Minnesota high school student Avery Severson said on Friday that she was unsure what her future would hold after being falsely accused of sending racist messages to a Black classmate.

"I was just shocked when I saw that they were accusing me and I felt unsafe. I felt unsafe at school," Severson, a sophomore at White Bear Lake High School near St. Paul, told "Fox & Friends."

Severson was accused by a Black classmate of sending racist direct messages on Instagram.

"Screenshots from an alleged conversation between Precious Boahen, who accused Severson of racism, and an account called "GoWhiteBear," show the anonymous account using racial slurs. It’s unclear who was ultimately behind the anonymous account," according to the Daily Wire.

The so-called racist messages were discovered to be a "hoax" after White Bear Lake High School, the FBI, and the local police department investigated the situation. The district’s superintendent sent an email concluding that the Instagram messages were indeed a "hoax." 

"The initial investigations by the FBI, our local police department, and the school district uncovered that the social media posts were not what they appeared. The original messages were found to be a hoax sent under false pretense by an Instagram account that was created by a student. The individual who created the social media posts poses no threat to our students of color," the email reads. 


About a year ago, Severson said she was inspired by a Charlie Kirk video and attempted to start a Turning Point USA chapter at her school. Over the past year, Severson had been trying to get together a group of students to join the club. Her school told her the guidelines were that 20 students were needed to start the club.

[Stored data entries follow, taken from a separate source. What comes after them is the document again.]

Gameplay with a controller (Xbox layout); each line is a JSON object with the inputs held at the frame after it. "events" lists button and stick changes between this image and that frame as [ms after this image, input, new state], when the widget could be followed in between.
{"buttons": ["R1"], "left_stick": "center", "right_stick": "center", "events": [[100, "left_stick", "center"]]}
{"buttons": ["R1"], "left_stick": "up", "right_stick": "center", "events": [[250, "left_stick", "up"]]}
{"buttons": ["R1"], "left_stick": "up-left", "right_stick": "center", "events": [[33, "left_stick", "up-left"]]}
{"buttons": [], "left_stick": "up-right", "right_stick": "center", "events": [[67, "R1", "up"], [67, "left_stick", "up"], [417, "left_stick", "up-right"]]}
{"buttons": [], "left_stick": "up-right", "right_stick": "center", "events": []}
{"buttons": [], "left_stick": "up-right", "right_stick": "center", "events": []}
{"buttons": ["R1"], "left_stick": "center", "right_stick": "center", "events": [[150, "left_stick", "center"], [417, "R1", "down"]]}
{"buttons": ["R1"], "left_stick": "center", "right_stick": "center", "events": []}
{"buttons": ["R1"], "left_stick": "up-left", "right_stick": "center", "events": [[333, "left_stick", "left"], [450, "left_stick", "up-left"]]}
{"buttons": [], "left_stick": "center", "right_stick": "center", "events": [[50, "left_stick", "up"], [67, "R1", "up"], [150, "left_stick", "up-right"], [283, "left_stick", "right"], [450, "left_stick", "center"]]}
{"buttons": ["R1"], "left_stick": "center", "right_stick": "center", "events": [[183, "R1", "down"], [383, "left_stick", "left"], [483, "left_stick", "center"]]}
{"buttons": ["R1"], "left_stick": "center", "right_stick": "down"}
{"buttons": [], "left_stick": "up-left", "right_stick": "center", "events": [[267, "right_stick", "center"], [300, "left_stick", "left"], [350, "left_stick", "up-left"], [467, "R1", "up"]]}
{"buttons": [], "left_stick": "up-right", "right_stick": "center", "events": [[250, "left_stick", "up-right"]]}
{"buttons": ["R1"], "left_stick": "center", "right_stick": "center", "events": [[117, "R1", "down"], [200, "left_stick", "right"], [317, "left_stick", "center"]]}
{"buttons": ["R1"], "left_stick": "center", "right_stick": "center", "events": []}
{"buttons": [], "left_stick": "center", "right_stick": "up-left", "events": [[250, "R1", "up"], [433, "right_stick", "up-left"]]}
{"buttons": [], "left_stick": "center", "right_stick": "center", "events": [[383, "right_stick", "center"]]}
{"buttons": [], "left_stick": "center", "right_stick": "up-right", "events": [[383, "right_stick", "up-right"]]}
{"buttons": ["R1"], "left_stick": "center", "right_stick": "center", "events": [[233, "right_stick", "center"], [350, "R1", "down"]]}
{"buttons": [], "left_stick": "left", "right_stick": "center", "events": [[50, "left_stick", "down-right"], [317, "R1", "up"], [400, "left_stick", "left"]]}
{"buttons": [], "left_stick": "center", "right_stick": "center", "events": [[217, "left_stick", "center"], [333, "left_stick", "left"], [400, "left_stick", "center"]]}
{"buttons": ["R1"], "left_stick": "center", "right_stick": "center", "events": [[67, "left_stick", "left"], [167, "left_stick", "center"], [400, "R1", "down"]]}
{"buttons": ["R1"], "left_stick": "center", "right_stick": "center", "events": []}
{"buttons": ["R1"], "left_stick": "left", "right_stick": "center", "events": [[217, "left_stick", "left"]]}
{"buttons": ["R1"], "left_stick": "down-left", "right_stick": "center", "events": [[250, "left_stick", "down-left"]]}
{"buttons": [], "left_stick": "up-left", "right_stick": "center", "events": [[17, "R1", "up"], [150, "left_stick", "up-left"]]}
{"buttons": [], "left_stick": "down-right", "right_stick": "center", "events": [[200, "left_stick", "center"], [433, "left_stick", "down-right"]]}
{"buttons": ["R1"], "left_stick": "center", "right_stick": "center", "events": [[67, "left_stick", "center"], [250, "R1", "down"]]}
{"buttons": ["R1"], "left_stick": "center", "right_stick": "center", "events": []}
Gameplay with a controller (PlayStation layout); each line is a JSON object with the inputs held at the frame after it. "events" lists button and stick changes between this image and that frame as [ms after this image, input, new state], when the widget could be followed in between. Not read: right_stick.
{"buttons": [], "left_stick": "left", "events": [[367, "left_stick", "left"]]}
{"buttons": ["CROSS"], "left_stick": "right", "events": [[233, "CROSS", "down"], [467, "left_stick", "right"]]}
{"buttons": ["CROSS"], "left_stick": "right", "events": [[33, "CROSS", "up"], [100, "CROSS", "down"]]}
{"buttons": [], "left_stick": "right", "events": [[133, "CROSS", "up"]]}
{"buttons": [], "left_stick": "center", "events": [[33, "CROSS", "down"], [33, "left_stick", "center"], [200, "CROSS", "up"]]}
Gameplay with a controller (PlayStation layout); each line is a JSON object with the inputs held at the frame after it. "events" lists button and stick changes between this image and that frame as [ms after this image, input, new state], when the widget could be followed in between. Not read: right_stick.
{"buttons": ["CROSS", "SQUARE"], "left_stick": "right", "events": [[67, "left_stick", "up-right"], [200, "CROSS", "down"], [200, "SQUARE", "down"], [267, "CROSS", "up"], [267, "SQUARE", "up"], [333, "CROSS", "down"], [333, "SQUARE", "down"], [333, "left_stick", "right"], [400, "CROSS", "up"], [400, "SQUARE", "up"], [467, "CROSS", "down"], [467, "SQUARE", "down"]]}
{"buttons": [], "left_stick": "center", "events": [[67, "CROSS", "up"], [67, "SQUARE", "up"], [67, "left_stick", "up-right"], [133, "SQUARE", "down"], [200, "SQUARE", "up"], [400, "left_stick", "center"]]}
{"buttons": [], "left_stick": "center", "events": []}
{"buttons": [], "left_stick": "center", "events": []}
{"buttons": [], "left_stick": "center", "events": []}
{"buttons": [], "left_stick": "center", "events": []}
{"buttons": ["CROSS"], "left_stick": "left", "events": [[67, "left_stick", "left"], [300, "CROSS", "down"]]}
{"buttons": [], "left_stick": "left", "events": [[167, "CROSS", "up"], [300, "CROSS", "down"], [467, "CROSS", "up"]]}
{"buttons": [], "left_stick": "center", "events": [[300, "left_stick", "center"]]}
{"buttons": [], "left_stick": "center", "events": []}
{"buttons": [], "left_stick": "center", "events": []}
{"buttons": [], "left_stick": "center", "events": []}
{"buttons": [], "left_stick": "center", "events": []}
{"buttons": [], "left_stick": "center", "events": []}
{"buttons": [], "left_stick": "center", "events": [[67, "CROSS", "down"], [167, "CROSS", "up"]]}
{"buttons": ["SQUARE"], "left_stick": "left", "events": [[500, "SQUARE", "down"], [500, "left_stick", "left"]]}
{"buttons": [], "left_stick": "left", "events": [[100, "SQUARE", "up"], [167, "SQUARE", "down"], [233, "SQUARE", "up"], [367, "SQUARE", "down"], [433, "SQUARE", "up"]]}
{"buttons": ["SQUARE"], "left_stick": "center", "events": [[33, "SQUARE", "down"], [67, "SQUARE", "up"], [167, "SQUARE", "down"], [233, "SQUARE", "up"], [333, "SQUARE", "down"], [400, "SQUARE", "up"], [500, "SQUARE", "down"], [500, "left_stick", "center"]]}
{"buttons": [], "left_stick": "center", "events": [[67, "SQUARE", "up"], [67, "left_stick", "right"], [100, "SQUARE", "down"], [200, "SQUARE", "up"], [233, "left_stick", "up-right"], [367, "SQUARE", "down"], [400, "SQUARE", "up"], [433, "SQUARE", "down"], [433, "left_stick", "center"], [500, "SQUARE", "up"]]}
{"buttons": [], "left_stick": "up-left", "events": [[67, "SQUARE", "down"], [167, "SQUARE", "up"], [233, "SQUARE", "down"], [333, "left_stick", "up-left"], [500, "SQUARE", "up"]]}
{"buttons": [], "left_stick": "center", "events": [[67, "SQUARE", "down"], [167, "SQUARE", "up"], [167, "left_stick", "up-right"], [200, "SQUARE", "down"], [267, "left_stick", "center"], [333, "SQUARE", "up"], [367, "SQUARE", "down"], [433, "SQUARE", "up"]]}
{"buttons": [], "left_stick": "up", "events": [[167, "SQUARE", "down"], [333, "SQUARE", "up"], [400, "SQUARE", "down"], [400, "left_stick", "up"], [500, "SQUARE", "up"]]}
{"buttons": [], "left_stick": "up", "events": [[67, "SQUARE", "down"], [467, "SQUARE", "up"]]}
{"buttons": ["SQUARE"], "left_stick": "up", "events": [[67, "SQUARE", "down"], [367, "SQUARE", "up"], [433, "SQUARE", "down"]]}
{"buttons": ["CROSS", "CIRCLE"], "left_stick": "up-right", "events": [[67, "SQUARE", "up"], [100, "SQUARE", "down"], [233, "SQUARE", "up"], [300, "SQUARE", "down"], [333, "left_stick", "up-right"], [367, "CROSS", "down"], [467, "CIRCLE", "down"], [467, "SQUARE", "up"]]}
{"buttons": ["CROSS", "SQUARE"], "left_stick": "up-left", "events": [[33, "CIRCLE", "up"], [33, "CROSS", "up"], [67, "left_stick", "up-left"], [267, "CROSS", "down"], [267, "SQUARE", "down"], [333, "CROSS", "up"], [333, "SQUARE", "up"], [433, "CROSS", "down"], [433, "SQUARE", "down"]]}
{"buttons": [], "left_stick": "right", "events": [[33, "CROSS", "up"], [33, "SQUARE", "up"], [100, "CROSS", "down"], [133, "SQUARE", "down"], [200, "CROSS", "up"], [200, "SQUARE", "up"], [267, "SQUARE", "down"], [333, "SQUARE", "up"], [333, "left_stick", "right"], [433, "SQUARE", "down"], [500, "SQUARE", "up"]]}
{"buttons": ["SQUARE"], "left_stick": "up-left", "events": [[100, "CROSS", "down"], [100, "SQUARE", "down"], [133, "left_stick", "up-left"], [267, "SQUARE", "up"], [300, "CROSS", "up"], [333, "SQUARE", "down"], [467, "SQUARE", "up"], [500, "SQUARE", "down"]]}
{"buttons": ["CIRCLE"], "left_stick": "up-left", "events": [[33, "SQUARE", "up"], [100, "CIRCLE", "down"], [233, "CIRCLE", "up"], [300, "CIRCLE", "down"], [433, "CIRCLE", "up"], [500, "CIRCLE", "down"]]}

"And the last couple of weeks, we got close to that number and then these rumors online started going around about me, accusing me of sending racist, terrible, hateful messages to a Black student at my school with no evidence pointing to me," Severson said.


She said that she had to be "escorted" between classes until April 12. The rumors of the threatening messages even prompted a walkout by students in protest, supported by some of the school's teachers, local media reported.

"I just felt unsafe in my community. Adults were even posting the screenshots. And so it was on city pages. And I just felt unsafe and unsure of what was going to happen and unsure of what my future would hold because of these rumors."